Job: Give back the lines below verbatim, omitting all pictures.

Provided material:
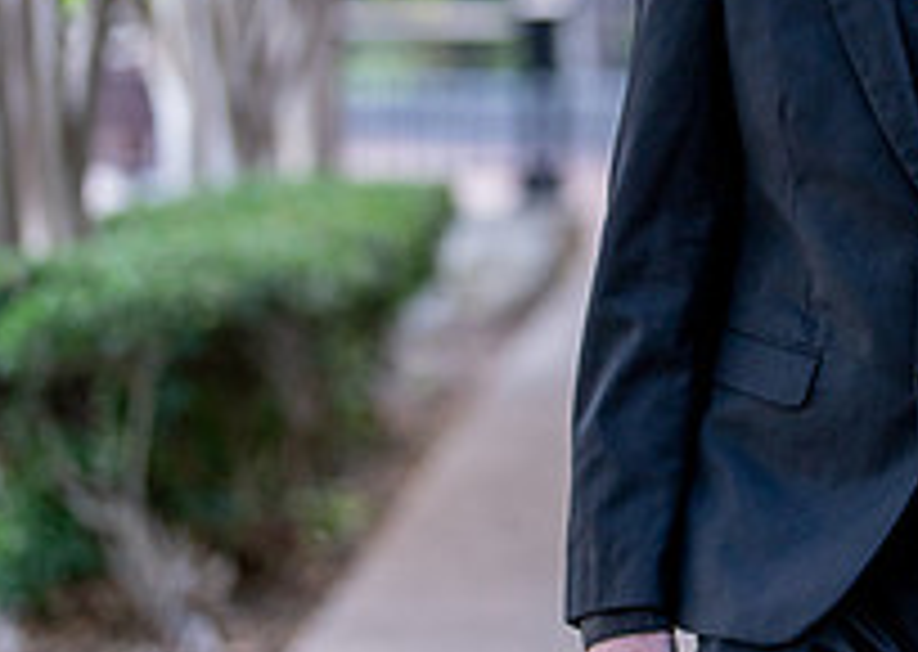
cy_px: 21
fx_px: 4399
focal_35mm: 169
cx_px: 1012
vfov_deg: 8.4
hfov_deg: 11.7
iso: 400
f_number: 1.2
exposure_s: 1/1000
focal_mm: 50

Exercise solution:
cy_px: 21
fx_px: 4399
focal_35mm: 169
cx_px: 1012
vfov_deg: 8.4
hfov_deg: 11.7
iso: 400
f_number: 1.2
exposure_s: 1/1000
focal_mm: 50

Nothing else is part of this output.